* SOURCE TEXT *
————————

Bonus: The example we've been working through shows all the line segments, regardless of whether they are streams or irrigation ditches. What if we just want to show the streams?
Back in the Layer Properties' Style Tab, notice that to the right of the Column drop-down is a button with a Greek epsilon (a scrip E). Click the Epsilon button to open the Expression Dialog. (This looks pretty familiar by now, right?)
In this case, we will need to use an If Statement to tell QGIS that if a line has a certain FTYPE (460), we want it displayed, but if it has a different FTYPE, we don't want to see it.
Expand the Conditionals list (in the middle of the window). Click once on "if" to display an explanation of what this function does and how to use it. If takes three arguments: the condition we want to consider (the FTYPE should be 460), what to display if that condition is true (the Length_Meters value from the attribute table), and finally what to do if the condition isn't true (display nothing... make it null).
Now that we know what if does, let's build our query. Delete any text in the Expression box. Double click if in the Conditionals list to send it over to the Expressions box. Expand the Fields and Values list, and double click FTYPE to send it over. Type in = 460, then a comma and a space. That takes care of the conditional statement. Now let's double click Length_Meters to send it over to the Expressions box. This is what we want to display if the condition is true. Add a comma and a space to the query text. Finally, we need to tell it what to do if the condition is false. Type NULL and close the parentheses. Your query should look like this: if( "FTYPE" = 460, Length_Meters, NULL) Check the below the Expressions Box to make sure there's no errors. Then click OK in this dialog, and Apply in the Layer Properties.
Polygons represents items that are large relative to the map scale. Examples include parks, lakes, or parcels.
For polygon data, we'll mainly be working with the HUC 8 watershed boundary data (WBDHU8.geojson). You can turn off or remove the flowlines dataset. We won't need it for the rest of the tutorial.
Open the attribute table for your watershed polygon layer. You may not be certain what every column means, but you can get an idea of the kind of data available and what might be useful... name, area and length columns, ranking of watershed size... and what type of data each column holds. When you're done, close the attribute table.
Let's start exploring how Nominal Data works with polygons.
- Open up the Layer Properties and go to the Style tab.

————————

* TASKS *
a – Update the entries from their beginning through the line that contains "Erzeugnisse werden naturfarben", replacing "Katzen" with "Figuren" and leaving everything else unchanged.
b – Continue the QGIS styling tutorial from the point at which it stops.

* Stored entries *

————————

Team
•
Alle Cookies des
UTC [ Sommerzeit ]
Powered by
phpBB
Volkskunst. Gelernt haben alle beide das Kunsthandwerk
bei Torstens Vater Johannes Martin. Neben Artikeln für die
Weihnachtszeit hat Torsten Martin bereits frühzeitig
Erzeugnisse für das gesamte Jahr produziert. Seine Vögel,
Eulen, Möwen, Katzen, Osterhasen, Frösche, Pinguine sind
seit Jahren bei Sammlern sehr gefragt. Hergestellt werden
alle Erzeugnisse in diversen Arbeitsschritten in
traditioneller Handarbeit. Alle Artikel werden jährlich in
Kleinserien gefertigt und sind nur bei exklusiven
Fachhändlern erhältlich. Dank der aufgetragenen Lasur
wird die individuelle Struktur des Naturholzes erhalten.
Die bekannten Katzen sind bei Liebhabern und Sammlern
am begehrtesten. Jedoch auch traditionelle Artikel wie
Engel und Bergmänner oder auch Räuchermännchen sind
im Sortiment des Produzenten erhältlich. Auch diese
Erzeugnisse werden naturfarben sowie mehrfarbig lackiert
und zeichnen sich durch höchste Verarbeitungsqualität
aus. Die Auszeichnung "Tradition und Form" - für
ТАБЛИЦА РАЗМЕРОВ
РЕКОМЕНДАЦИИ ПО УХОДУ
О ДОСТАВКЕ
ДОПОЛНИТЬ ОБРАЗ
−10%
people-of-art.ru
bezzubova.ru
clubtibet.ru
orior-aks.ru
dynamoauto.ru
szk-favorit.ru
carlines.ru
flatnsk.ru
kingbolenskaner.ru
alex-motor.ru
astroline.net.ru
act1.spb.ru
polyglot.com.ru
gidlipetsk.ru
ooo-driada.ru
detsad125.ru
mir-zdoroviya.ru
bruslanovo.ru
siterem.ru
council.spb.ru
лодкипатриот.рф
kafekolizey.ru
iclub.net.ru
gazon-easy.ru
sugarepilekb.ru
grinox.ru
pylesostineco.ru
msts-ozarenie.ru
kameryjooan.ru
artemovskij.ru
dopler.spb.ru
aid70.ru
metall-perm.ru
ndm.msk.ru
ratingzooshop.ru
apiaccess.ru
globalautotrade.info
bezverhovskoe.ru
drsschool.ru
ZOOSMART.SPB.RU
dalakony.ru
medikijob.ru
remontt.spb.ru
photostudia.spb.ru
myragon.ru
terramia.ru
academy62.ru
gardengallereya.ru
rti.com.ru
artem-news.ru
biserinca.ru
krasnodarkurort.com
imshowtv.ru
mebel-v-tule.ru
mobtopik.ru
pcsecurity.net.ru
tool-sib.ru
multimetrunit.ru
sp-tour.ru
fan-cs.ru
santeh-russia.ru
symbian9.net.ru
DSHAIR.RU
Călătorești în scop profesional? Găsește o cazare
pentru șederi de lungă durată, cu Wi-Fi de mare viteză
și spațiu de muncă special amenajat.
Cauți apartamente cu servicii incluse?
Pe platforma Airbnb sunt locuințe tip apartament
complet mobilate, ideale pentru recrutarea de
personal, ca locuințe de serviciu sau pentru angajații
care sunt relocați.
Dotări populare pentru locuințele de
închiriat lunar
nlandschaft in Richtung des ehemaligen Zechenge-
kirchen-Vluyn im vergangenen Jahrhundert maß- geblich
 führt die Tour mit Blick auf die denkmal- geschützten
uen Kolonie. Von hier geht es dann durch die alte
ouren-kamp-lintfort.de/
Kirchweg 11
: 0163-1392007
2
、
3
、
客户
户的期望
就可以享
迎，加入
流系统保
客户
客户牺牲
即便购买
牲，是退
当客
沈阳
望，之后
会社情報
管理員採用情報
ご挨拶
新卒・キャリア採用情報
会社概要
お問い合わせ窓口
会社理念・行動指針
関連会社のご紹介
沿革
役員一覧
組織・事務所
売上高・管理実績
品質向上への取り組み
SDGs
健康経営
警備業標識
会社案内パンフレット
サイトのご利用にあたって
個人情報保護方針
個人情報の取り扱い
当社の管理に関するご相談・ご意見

————————

* ANSWERS GIVEN *
a –
Team
•
Alle Cookies des
UTC [ Sommerzeit ]
Powered by
phpBB
Volkskunst. Gelernt haben alle beide das Kunsthandwerk
bei Torstens Vater Johannes Martin. Neben Artikeln für die
Weihnachtszeit hat Torsten Martin bereits frühzeitig
Erzeugnisse für das gesamte Jahr produziert. Seine Vögel,
Eulen, Möwen, Figuren, Osterhasen, Frösche, Pinguine sind
seit Jahren bei Sammlern sehr gefragt. Hergestellt werden
alle Erzeugnisse in diversen Arbeitsschritten in
traditioneller Handarbeit. Alle Artikel werden jährlich in
Kleinserien gefertigt und sind nur bei exklusiven
Fachhändlern erhältlich. Dank der aufgetragenen Lasur
wird die individuelle Struktur des Naturholzes erhalten.
Die bekannten Figuren sind bei Liebhabern und Sammlern
am begehrtesten. Jedoch auch traditionelle Artikel wie
Engel und Bergmänner oder auch Räuchermännchen sind
im Sortiment des Produzenten erhältlich. Auch diese
Erzeugnisse werden naturfarben sowie mehrfarbig lackiert

b –
- Categorize your watershed boundaries by the NAME column. Feel free to uncheck or remove the blank category (usually reserved for "other"). What's the best color scheme to use? Because this data is Nominal, we don't want to imply a relationship, but rather that each polygon is simply different from the others. Color Brewer is a great place to get ideas.
- Choose 6 classes, then pick the Qualitative radio button. Because of the nature of the data, we are likely to display these polygons as relatively large compared to the other map items, I would encourage you to use pale (unsaturated) rather than saturated colors.
We probably don't want to add these to the legend (referring back and forth would be annoying to the reader), but we want the reader to know what they are looking at, so let's quickly label our watersheds with text.
- Click on the Labels tab in the Layer Properties.
- On the top drop-down menu, pick "Show labels for this layer".
- For "Label with", pick the NAME column.
- Explore the other options available, picking what you like (text on maps could be another complete workshop for later so we won't get into details in this workshop).
- Click the Apply button as you go to see what your changes look like. Continue to try options and when you're happy, you can click OK.
Here's one possible version of this map:
Continue to explore options in the Style interface. Change up the Symbol to see what kinds of effects you can generate. One option is to apply the colors just to the outlines of the polygons. Or add a semi-transparent fill, which could be useful for showing data underneath like a terrain model.
Explore options to create new effects:
Working with polygon Ordinal Data is very similar to working with line Ordinal Data. Rather than walking you through very similar steps again, I'll challenge you to try this on your own! The column Rank_Acres ranks the size of the polygons with 1 being the largest and 6 being the smallest in size. Should the numbers be treated as numbers or are they really categories with a numeric label? Should you use the Categorized or the Graduated option for this kind of data?
Like Ordinal Data, working with Interval/Ratio Data in polygons is very similar to working with lines, as we did earlier. The AREAACRES or AREASQKM both have Interval/Ratio Data (the first being area in acres and the second being area in square kilometers). Using the Graduated option in the Style Tab, explore and find a visualization for this data that suits the data well. What story to you want to present to the viewer? How can you best help the viewer see that story?
Points represent data that are small relative to the map scale. Examples include cities on a map of North America or store locations at County Level. They have a location but no other dimension. Because points are one-dimension (a single location), they are somewhat different than lines and polygons in the way they can be represented. They are the only geometry that can be intuitively represented with a single icon. Icons or markers in general can vary in size without compromising the geometry itself (you can't increase the size of a polygon or length of a line without implications to the data).
To learn about points, we will use the centroids of the watershed polygons (WBDHU8_Points_SF). The attribute data is the same as the polygons we just worked with, but rather than working with polygons, we will be working with points that are the center of the original polygons. Points allow us a completely different set of ways to visualize the data.
The NAME column contains nominal data in the watershed centroids layer.
In previous sections, you've seen how to change the look of a single symbol. Point markers function in much the same way as lines and polygons in terms of making markers. You can make increasingly complex markers by layering simple shapes. For example, you can make a target symbol by layering increasingly smaller circles on top of one another and alternating between light and dark color fills.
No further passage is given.